**To do:** The lines from the beginning of the records below through the one holding "[899,914,994,931] higherlevel ->" are to be copied exactly; leave the pictures out.

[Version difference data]
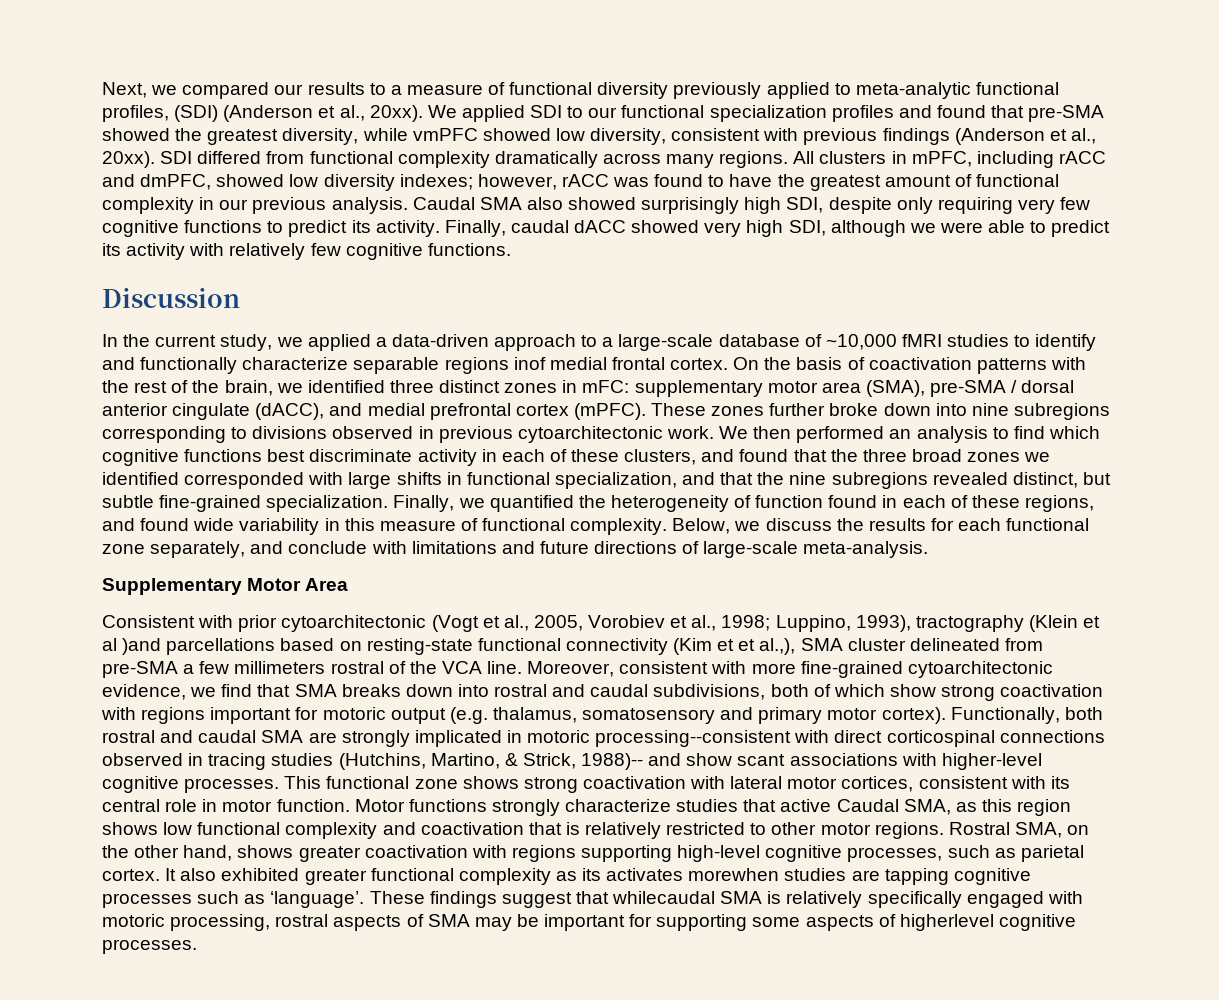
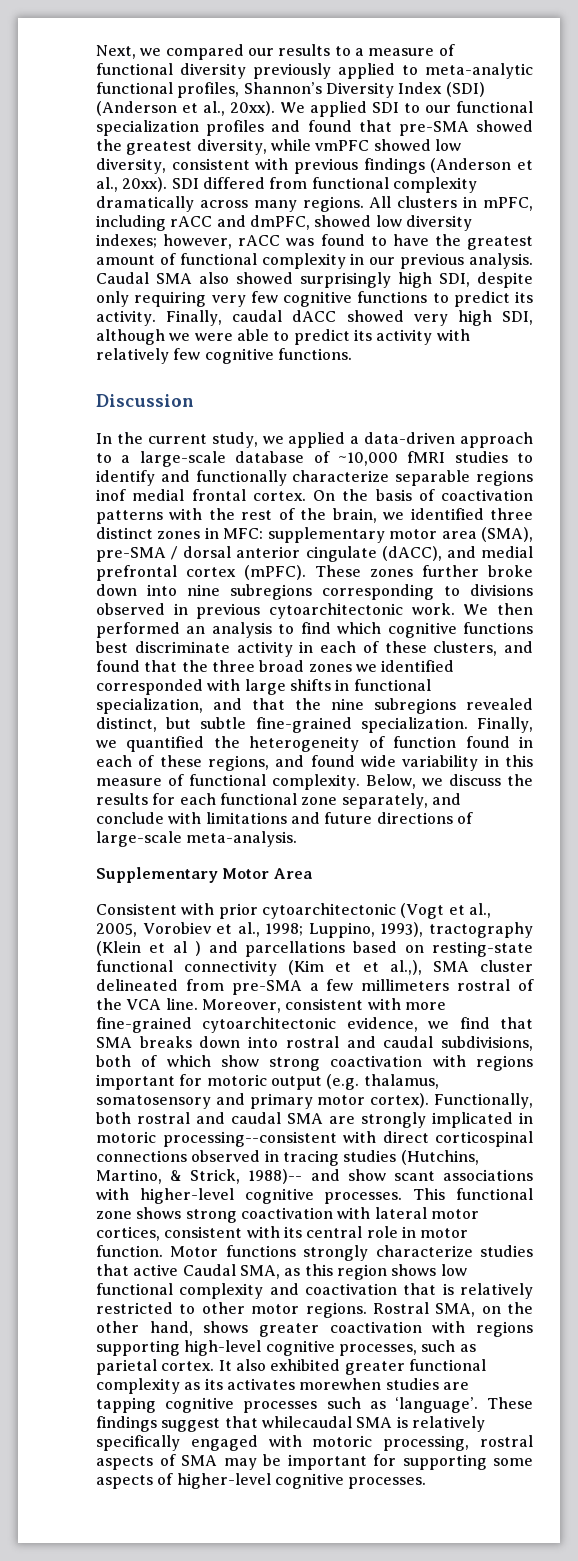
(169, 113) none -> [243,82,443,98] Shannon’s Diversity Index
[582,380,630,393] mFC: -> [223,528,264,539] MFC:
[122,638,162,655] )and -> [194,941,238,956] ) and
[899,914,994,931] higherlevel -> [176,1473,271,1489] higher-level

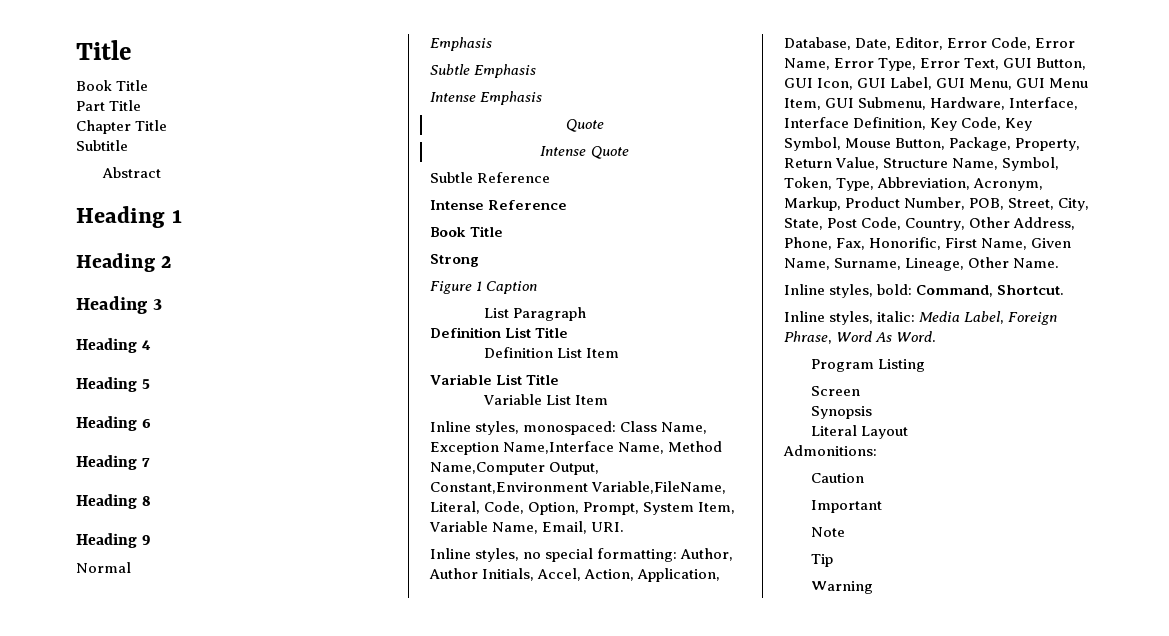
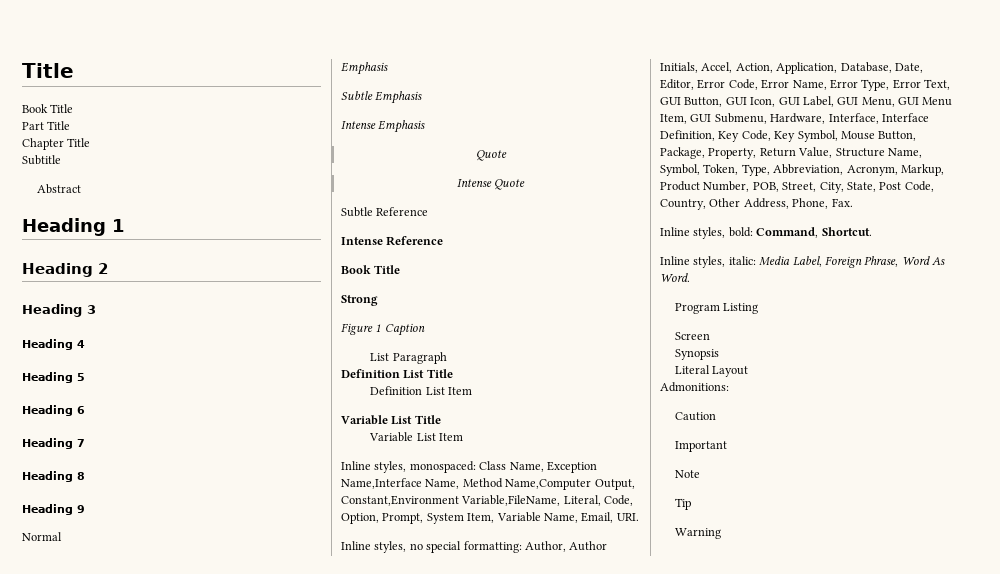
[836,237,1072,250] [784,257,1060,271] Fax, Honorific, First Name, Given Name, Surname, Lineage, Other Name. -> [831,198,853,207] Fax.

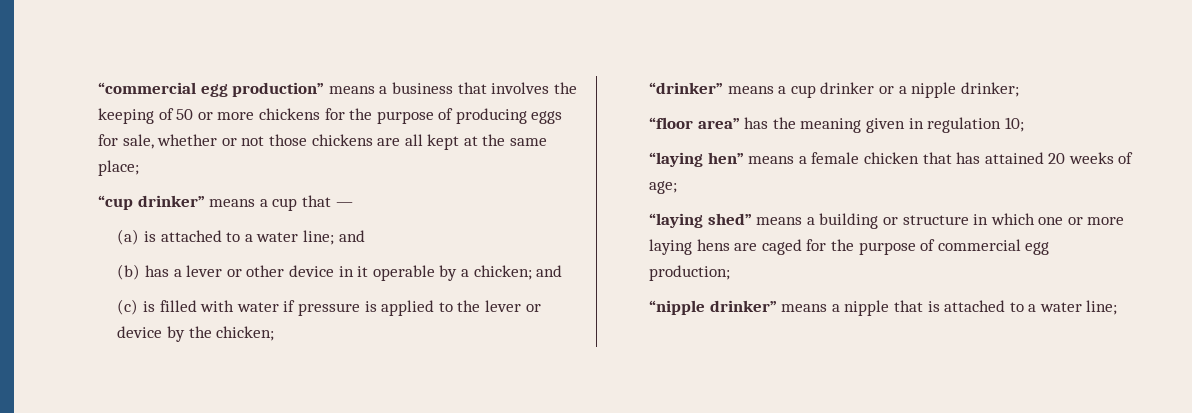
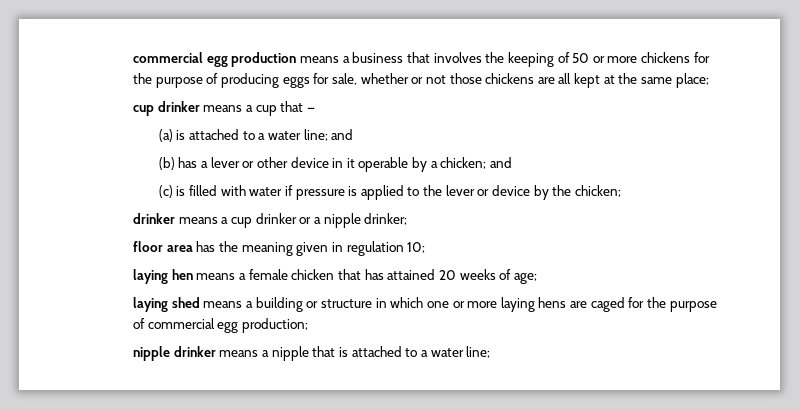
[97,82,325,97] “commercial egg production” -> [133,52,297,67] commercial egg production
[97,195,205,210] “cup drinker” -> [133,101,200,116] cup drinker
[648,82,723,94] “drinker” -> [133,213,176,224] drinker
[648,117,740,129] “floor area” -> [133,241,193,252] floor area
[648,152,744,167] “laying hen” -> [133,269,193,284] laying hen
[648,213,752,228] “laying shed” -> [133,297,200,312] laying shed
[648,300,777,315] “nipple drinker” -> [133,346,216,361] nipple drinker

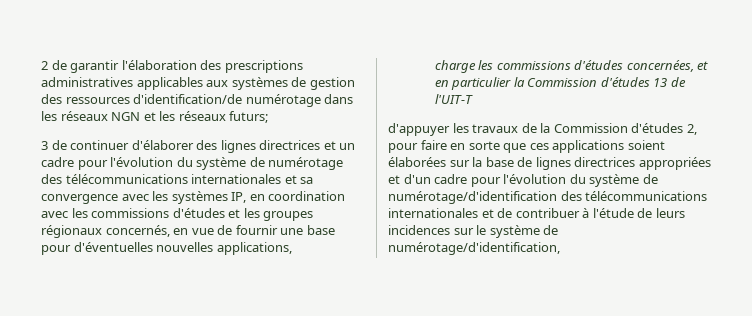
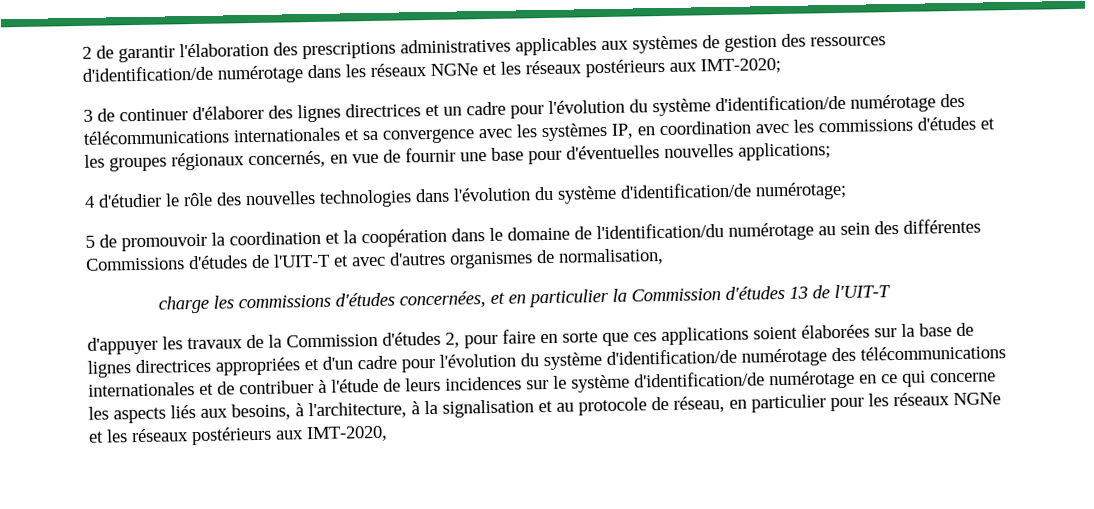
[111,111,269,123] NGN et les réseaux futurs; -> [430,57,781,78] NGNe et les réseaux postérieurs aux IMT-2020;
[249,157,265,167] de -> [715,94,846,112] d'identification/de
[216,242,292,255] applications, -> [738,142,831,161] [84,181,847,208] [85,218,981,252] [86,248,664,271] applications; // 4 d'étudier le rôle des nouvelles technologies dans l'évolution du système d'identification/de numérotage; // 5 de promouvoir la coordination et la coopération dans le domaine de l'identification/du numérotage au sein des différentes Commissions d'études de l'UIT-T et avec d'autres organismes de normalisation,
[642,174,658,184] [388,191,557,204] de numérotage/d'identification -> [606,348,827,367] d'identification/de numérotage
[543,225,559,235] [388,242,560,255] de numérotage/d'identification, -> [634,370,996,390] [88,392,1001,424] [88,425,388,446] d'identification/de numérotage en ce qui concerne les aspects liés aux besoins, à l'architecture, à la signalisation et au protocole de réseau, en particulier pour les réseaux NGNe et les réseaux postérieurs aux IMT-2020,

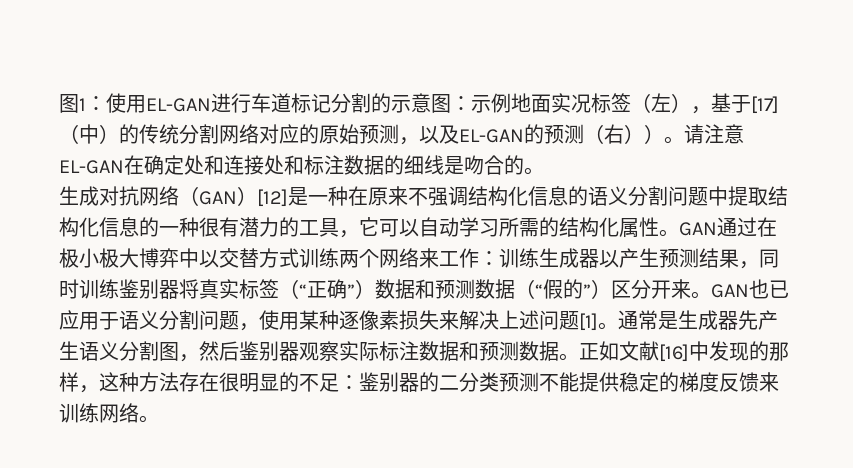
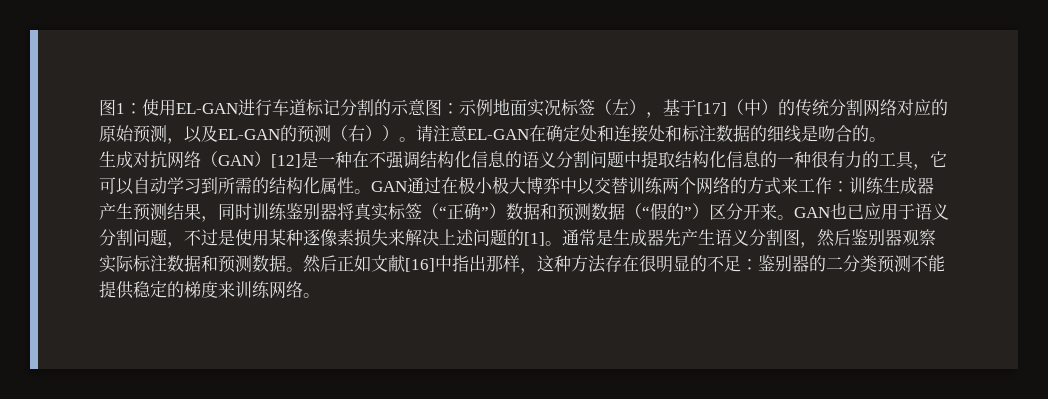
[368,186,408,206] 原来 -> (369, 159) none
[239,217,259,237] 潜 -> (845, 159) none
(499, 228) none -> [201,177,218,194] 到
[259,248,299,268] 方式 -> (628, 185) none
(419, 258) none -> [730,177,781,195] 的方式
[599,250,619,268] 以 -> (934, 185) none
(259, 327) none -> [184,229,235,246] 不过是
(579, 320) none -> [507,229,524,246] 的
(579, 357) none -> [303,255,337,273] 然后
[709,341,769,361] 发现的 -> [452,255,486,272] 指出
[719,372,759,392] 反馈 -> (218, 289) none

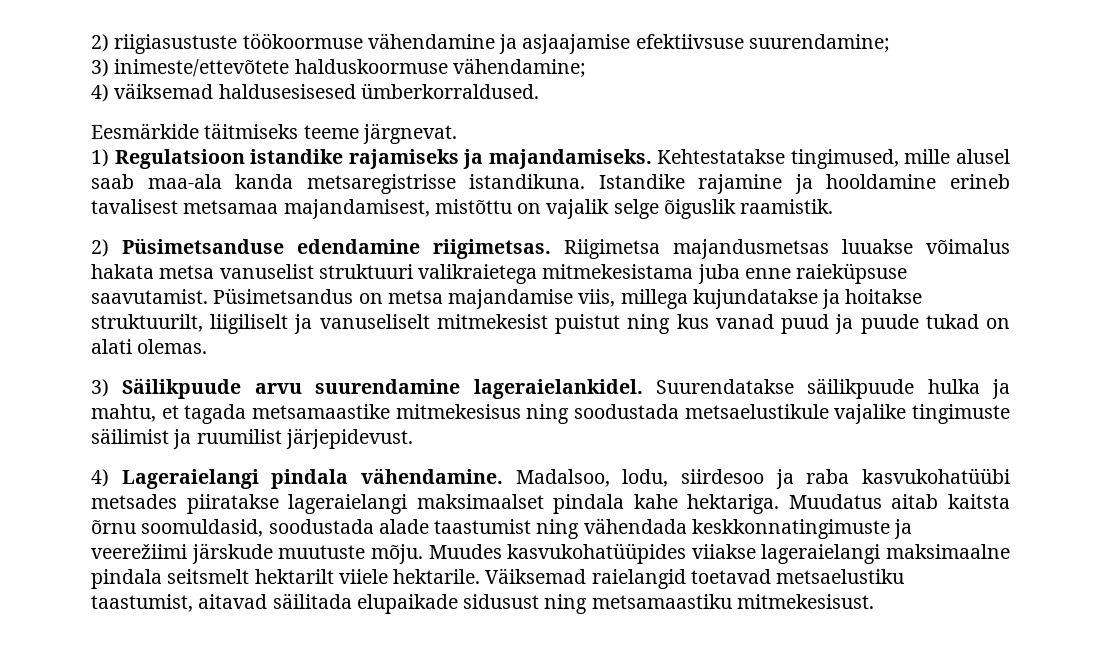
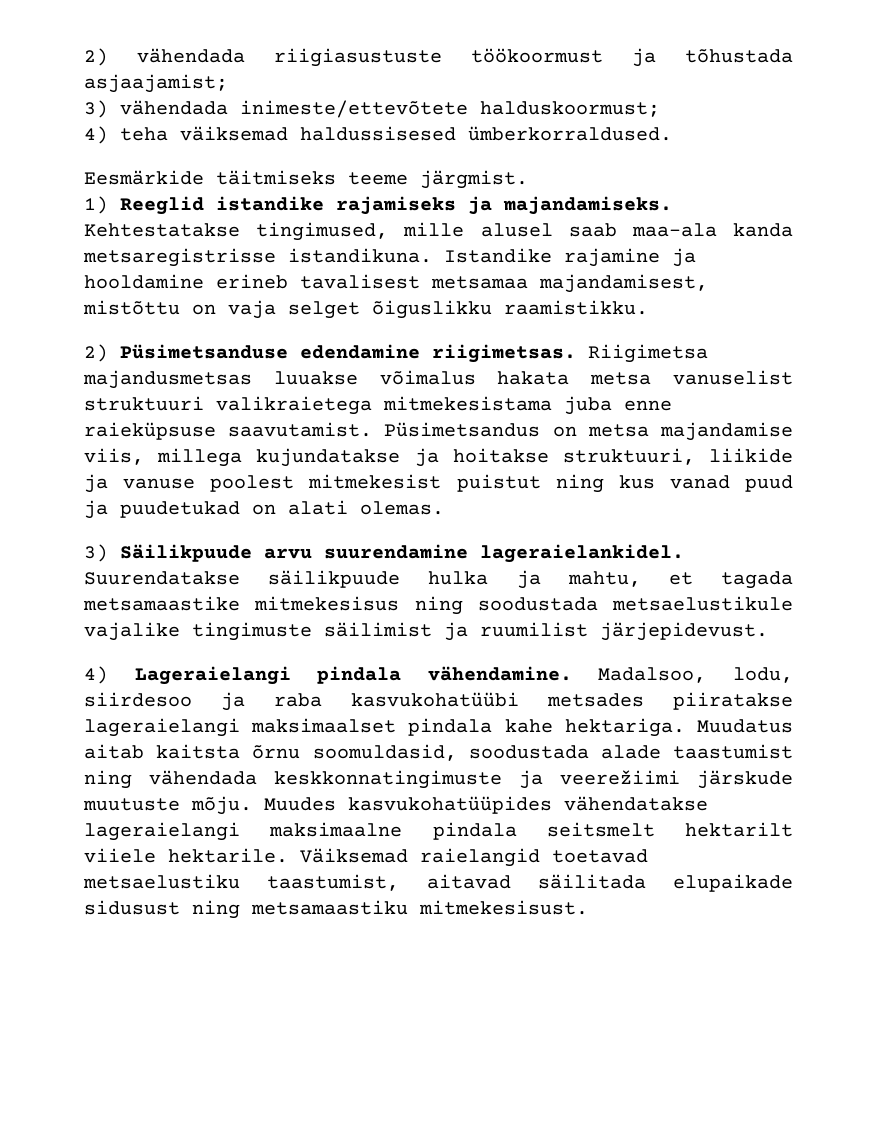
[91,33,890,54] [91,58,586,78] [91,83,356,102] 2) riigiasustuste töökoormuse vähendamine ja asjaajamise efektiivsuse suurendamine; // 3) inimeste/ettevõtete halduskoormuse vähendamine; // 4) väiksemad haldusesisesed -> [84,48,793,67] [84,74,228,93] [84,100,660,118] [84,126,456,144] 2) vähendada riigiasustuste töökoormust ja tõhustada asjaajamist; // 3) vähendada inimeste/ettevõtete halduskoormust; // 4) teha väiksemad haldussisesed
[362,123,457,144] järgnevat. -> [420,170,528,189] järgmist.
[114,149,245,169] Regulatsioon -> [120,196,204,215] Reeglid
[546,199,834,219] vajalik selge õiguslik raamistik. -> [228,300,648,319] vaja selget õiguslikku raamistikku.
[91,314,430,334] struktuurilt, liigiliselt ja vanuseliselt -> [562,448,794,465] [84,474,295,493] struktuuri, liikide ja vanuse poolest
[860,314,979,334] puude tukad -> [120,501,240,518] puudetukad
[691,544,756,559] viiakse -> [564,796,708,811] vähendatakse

**Task response:**
(169, 113) none -> [243,82,443,98] Shannon’s Diversity Index
[582,380,630,393] mFC: -> [223,528,264,539] MFC:
[122,638,162,655] )and -> [194,941,238,956] ) and
[899,914,994,931] higherlevel -> [176,1473,271,1489] higher-level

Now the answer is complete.